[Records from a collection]
-- -- --

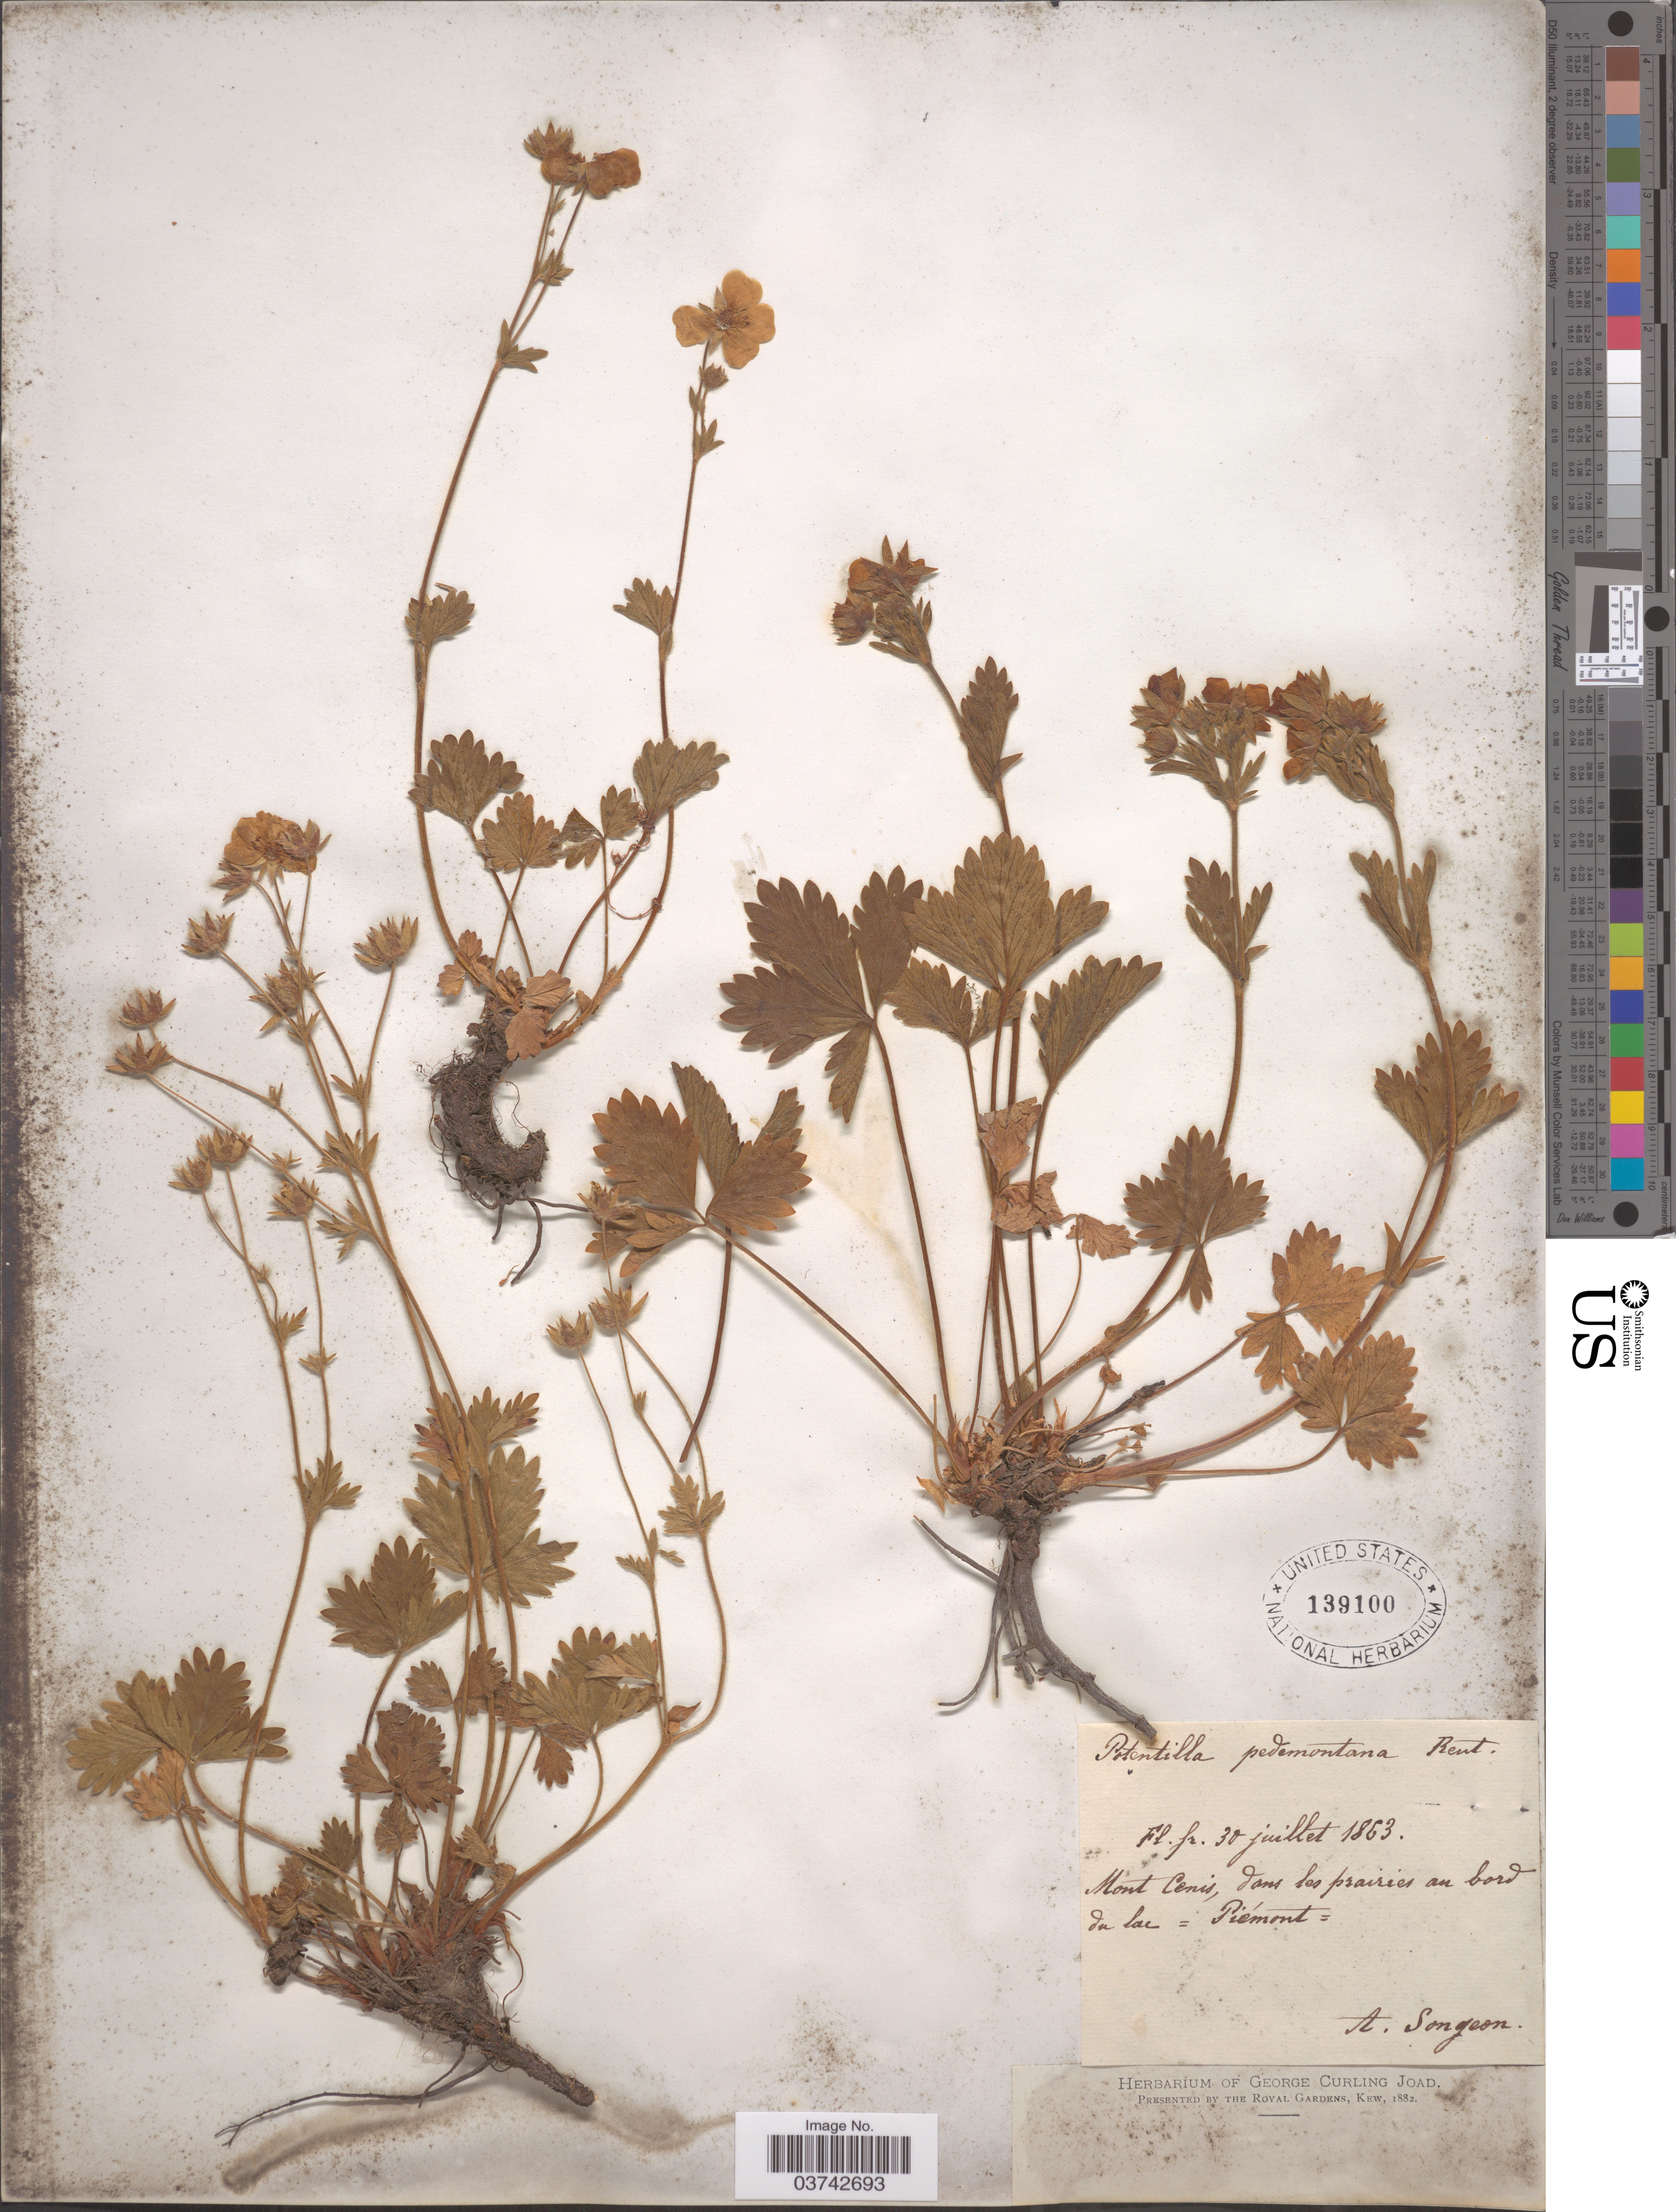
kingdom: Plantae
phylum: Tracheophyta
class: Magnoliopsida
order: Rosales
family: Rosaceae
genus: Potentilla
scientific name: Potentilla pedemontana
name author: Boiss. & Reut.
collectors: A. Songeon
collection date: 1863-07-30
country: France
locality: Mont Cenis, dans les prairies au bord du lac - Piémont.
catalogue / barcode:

-- -- --

Challenge: Convert the entries above into a Markdown table with the columns "Row" and "Line," numbering each line of text in order and skipping blank lines. Leave the pictures out.

Reply:
| Row | Line |
|---|---|
| 1 | kingdom: Plantae |
| 2 | phylum: Tracheophyta |
| 3 | class: Magnoliopsida |
| 4 | order: Rosales |
| 5 | family: Rosaceae |
| 6 | genus: Potentilla |
| 7 | scientific name: Potentilla pedemontana |
| 8 | name author: Boiss. & Reut. |
| 9 | collectors: A. Songeon |
| 10 | collection date: 1863-07-30 |
| 11 | country: France |
| 12 | locality: Mont Cenis, dans les prairies au bord du lac - Piémont. |
| 13 | catalogue / barcode: |